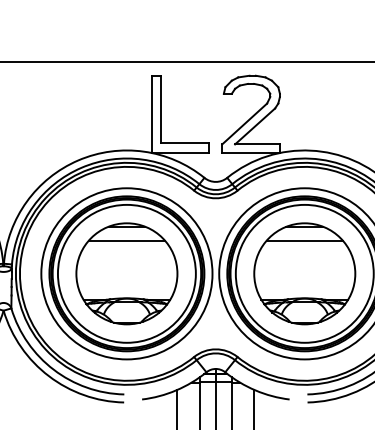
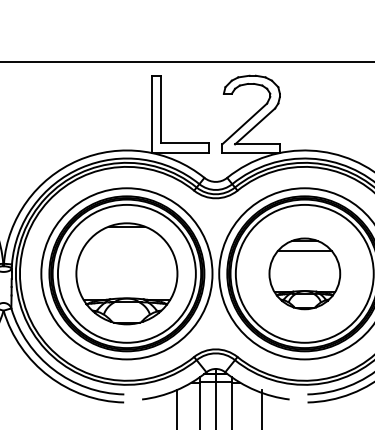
line at (126, 240): present -> none
part at (304, 273) size: 104x104 px -> 74x74 px
line at (254, 407) position: (254, 407) -> (262, 407)
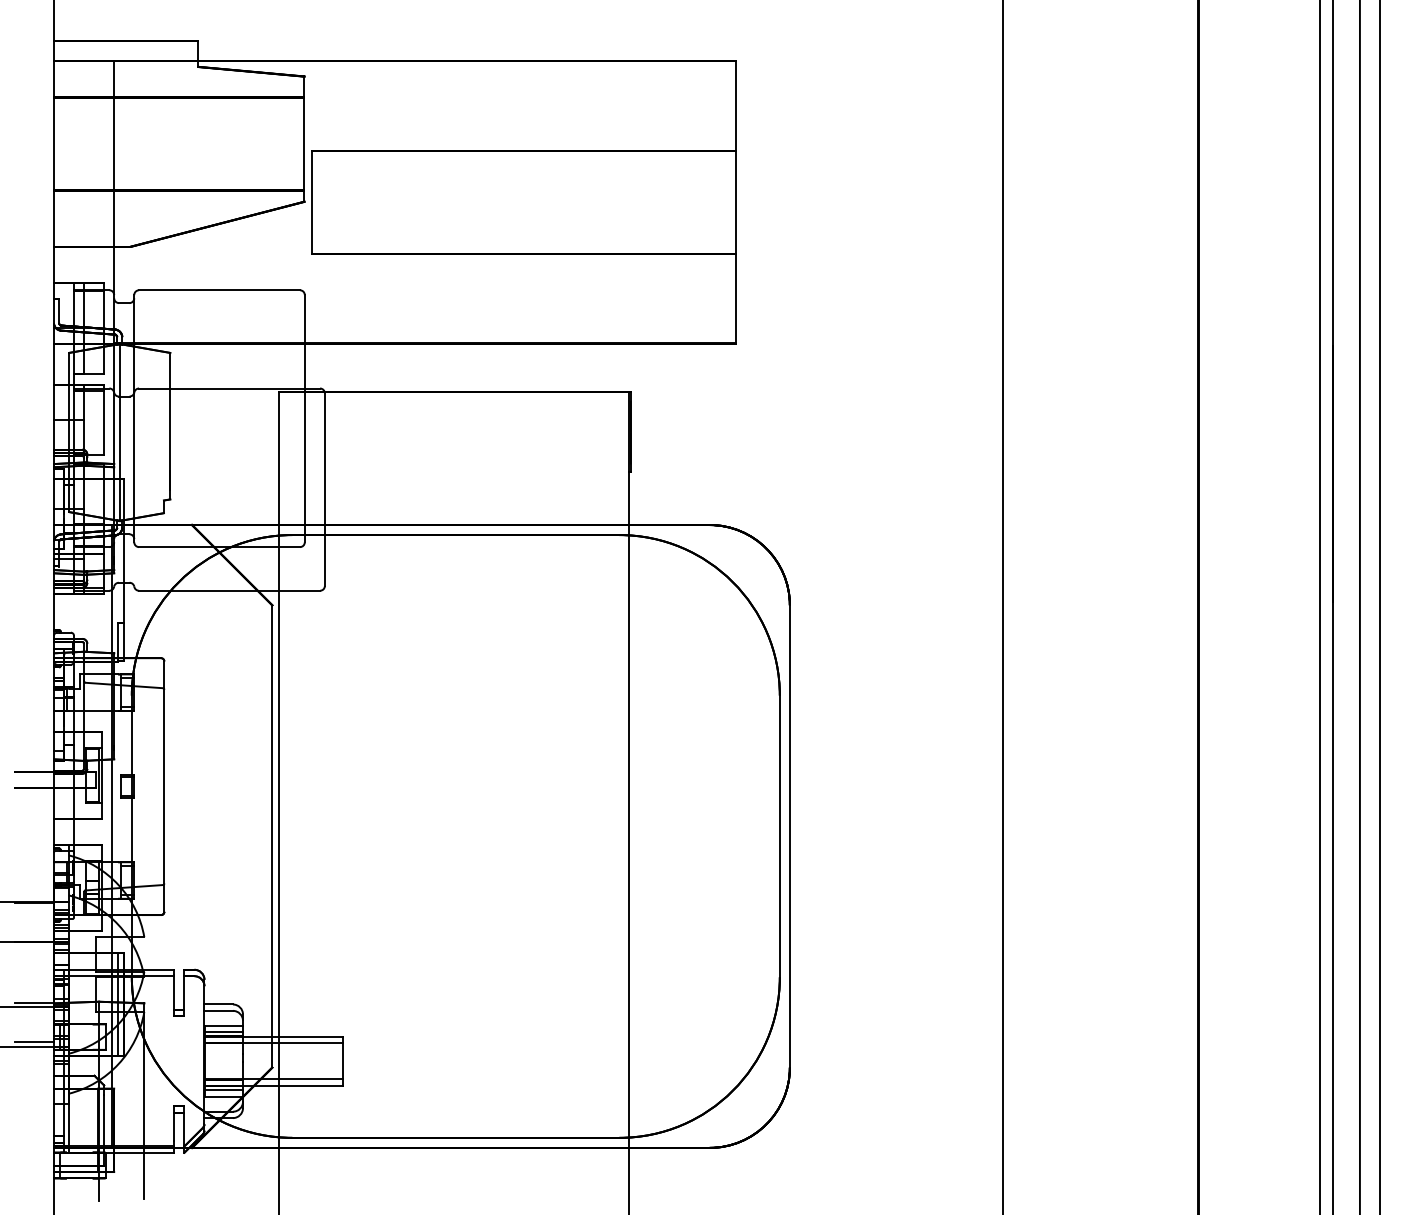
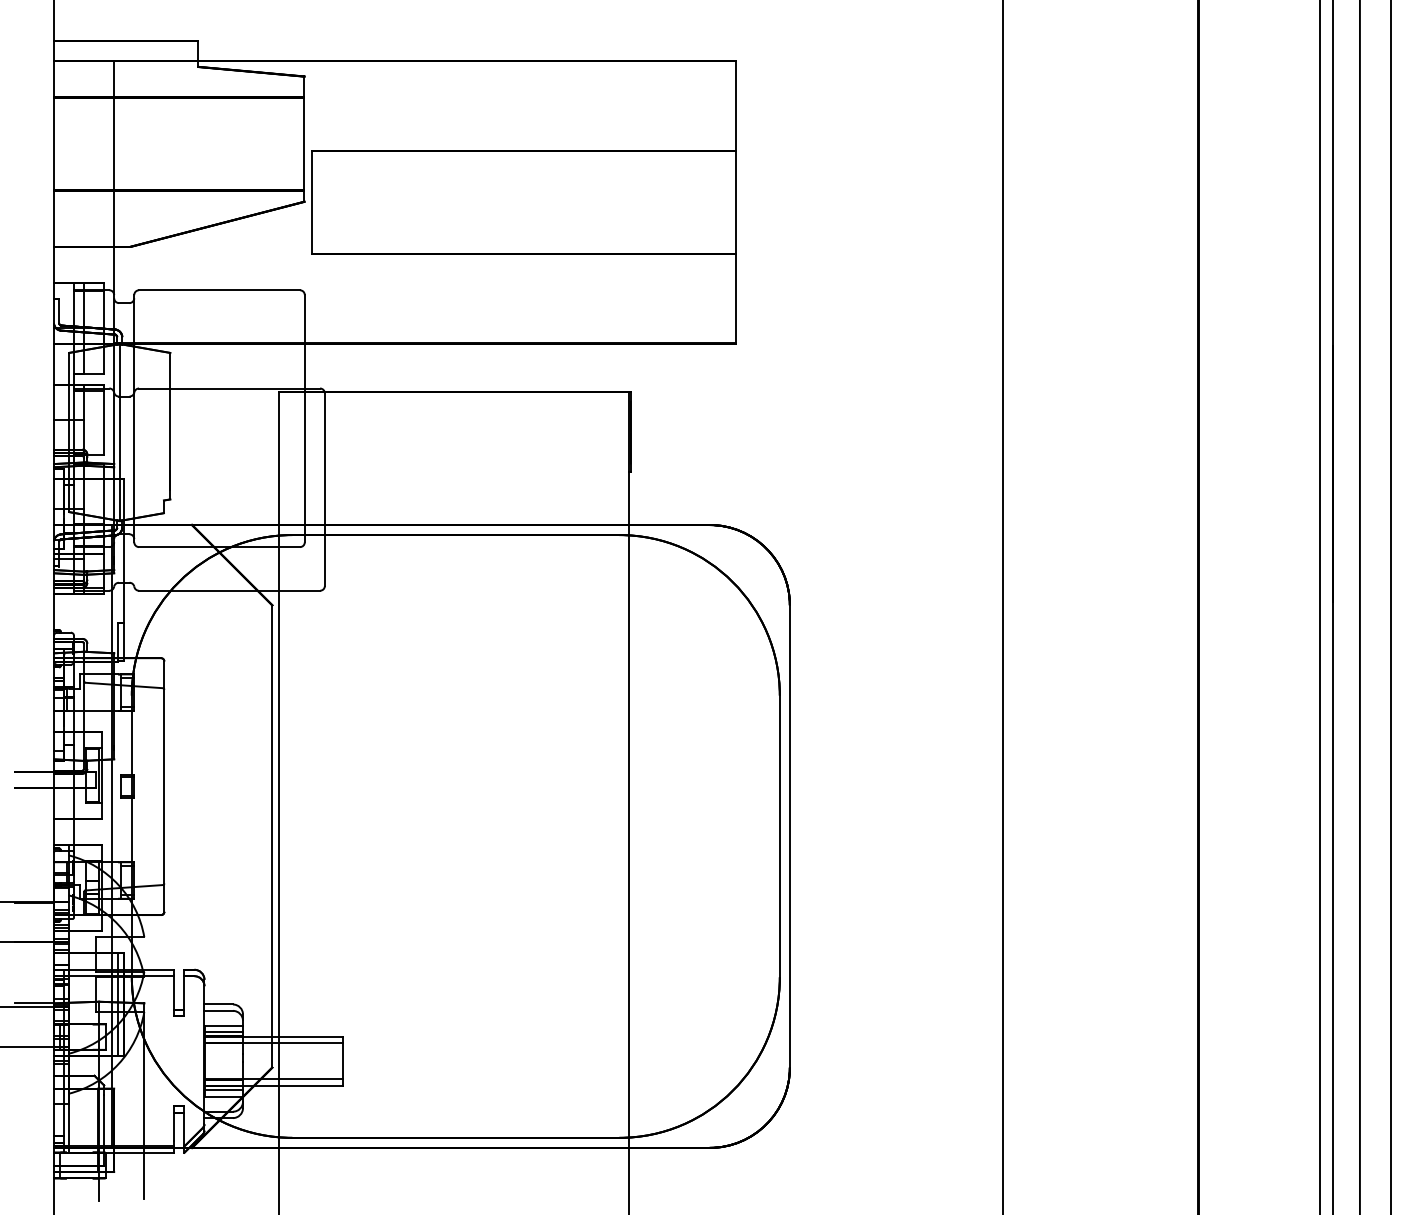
line at (1380, 606) position: (1380, 606) -> (1391, 606)
line at (34, 1042): present -> none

*Set exercise:* Render each line of the listing above as a string in a JSON list, omitting blank lines and the pictures.

*Finished task:*
[
  "line at (126, 240): present -> none",
  "part at (304, 273) size: 104x104 px -> 74x74 px",
  "line at (254, 407) position: (254, 407) -> (262, 407)",
  "line at (1380, 606) position: (1380, 606) -> (1391, 606)",
  "line at (34, 1042): present -> none"
]